• Central Michigan, Eastern Michigan, Northern Michigan and Western Michigan universities, along with Michigan State, will participate in a two-year initiative to improve teacher preparation 
  • The initiative, a partnership with the Michigan Educator Workforce Initiative, is based on the best practices of a model in Arkansas
  • Each university will get $100,000 award over two years 

Five public universities in Michigan are teaming up to tackle the state’s teacher shortage. 

The universities will participate in a new two-year statewide initiative to improve teacher preparation, recruitment, retention and quality in a collaboration with the nonprofit Michigan Educator Workforce Initiative.

The Education Preparation Provider Collaborative will include Central Michigan University, Eastern Michigan University, Michigan State University, Northern Michigan University and Western Michigan University. 

The effort aims to be responsive to school districts’ needs for teachers while also offering more flexible and affordable pathways to the teaching profession.

Its goal, officials said Thursday, is to strengthen the state’s talent pipeline.

Related:

According to a newly released report, Michigan’s teacher workforce is churning at an unsustainable rate, forcing districts to rely increasingly on instructors with temporary or interim credentials. 

The report, from the Education Policy Innovation Collaborative at Michigan State University, found that in 2024-25 about 8,000 teachers entered the field in Michigan. But 7,900 teachers exited during that time. 

Nearly 3% of full time equivalent teaching positions in Michigan were vacant in 2024-25, according to the report. The highest vacancies were in urban districts and those where most students are economically disadvantaged.

Focus on teacher prep

Michigan’s teacher shortage is critical, and needs of school districts are changing, said Jack Elsey, CEO and founding partner of Michigan Educator Workforce Initiative.

“Districts are expecting more and different from our teachers from literacy and math instruction to working with colleagues to how teachers analyze data to better inform their instruction,” Elsey said Thursday during a virtual roundtable discussion.

“And yet, the vast majority of teachers in this state are developed in the traditional way by attending a university-based educator preparation program … the collaborative is supporting some of the state’s largest education (programs) to innovate and improve new teacher development across a number of areas including cost, access, retention rates, practical experiences and more.”

There have been strategic shifts and approaches made across the nation to address the teacher shortage, Elsey said, but this collaborative is based on the best practices of a model in Arkansas, which was experiencing a teacher shortage.  

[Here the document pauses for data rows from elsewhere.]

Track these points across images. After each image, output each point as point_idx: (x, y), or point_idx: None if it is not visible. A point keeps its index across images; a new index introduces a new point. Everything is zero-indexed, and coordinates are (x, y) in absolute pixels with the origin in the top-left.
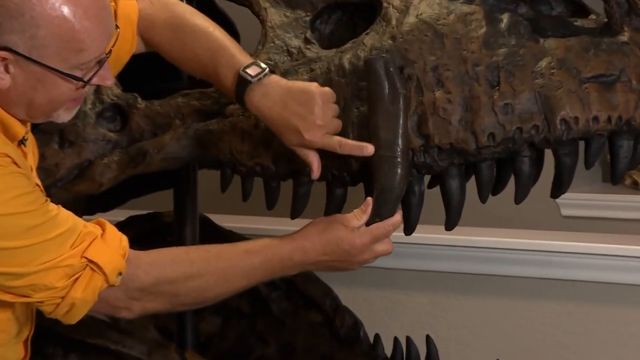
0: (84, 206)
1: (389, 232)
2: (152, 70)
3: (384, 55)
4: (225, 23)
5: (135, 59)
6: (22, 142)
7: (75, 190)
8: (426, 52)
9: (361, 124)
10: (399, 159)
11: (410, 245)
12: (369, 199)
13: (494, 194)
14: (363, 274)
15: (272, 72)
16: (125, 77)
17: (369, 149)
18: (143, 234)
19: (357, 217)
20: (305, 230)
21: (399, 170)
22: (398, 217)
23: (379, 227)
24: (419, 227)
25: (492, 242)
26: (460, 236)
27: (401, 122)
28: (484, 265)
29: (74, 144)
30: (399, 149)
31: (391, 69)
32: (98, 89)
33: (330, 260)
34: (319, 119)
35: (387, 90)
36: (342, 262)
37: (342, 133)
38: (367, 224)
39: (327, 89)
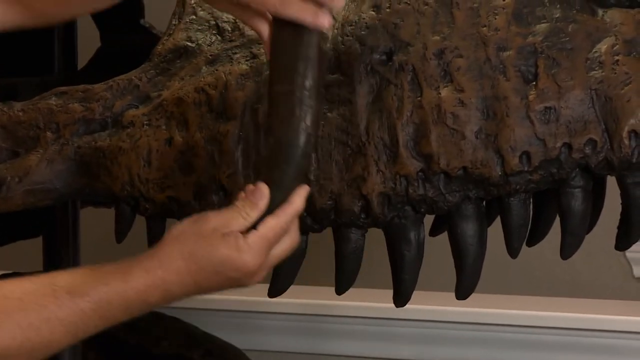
0: None
1: (290, 219)
2: (8, 55)
3: None
4: None
5: None
6: None
7: None
8: (427, 29)
9: (330, 137)
10: (300, 95)
11: (405, 323)
12: (259, 183)
13: (529, 245)
14: None
15: None
16: None
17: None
18: None
19: (243, 214)
20: (163, 250)
21: (302, 113)
22: (303, 193)
23: (275, 224)
24: (416, 294)
25: (528, 317)
26: (479, 309)
27: (306, 39)
28: (517, 353)
29: None
30: (302, 81)
31: None
32: None
33: (208, 289)
34: None
35: None
36: (227, 287)
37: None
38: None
39: None
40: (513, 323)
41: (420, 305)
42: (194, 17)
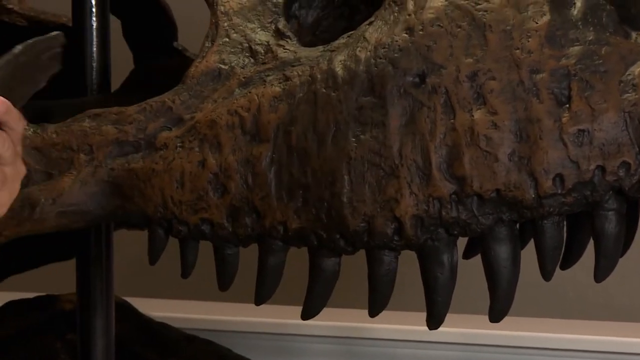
0: None
1: None
2: None
3: None
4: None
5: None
6: None
7: None
8: (460, 51)
9: (362, 159)
10: None
11: (438, 346)
12: None
13: (563, 268)
14: None
15: None
16: None
17: None
18: (28, 329)
19: None
20: None
21: None
22: None
23: None
24: (449, 317)
25: (561, 340)
26: (512, 332)
27: None
28: None
29: None
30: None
31: None
32: None
33: None
34: None
35: None
36: None
37: (333, 172)
38: None
39: None
40: (546, 346)
41: (454, 328)
42: (227, 39)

It will introduce “scalable, high-quality models” for teacher preparation by establishing partnerships between teacher preparation programs and pre-K-12 districts, officials said. 

The Michigan Educator Workforce Initiative will pay each participating university $100,000, using funds allocated by the state.

“If all Michigan students are going to be successful readers, problem solvers and have access to post-secondary and career success, meeting those goals starts with how we prepare teachers,” said Ryan Gildersleeve, dean of the Eastern Michigan University College of Education.

The two-year process aims to revitalize educator preparation programs.

“We’re excited to learn from and deepen our collaboration with school districts to create tighter connections and feedback loops to schools not just to ensure that our teacher candidates secure a job when they graduate,” said WMU president Russ Kavalhuna, “but to ensure our program is being responsive to the skills and habits teachers need to be successful. School districts know what they are looking for, and we want to be a strong provider of talent for them.”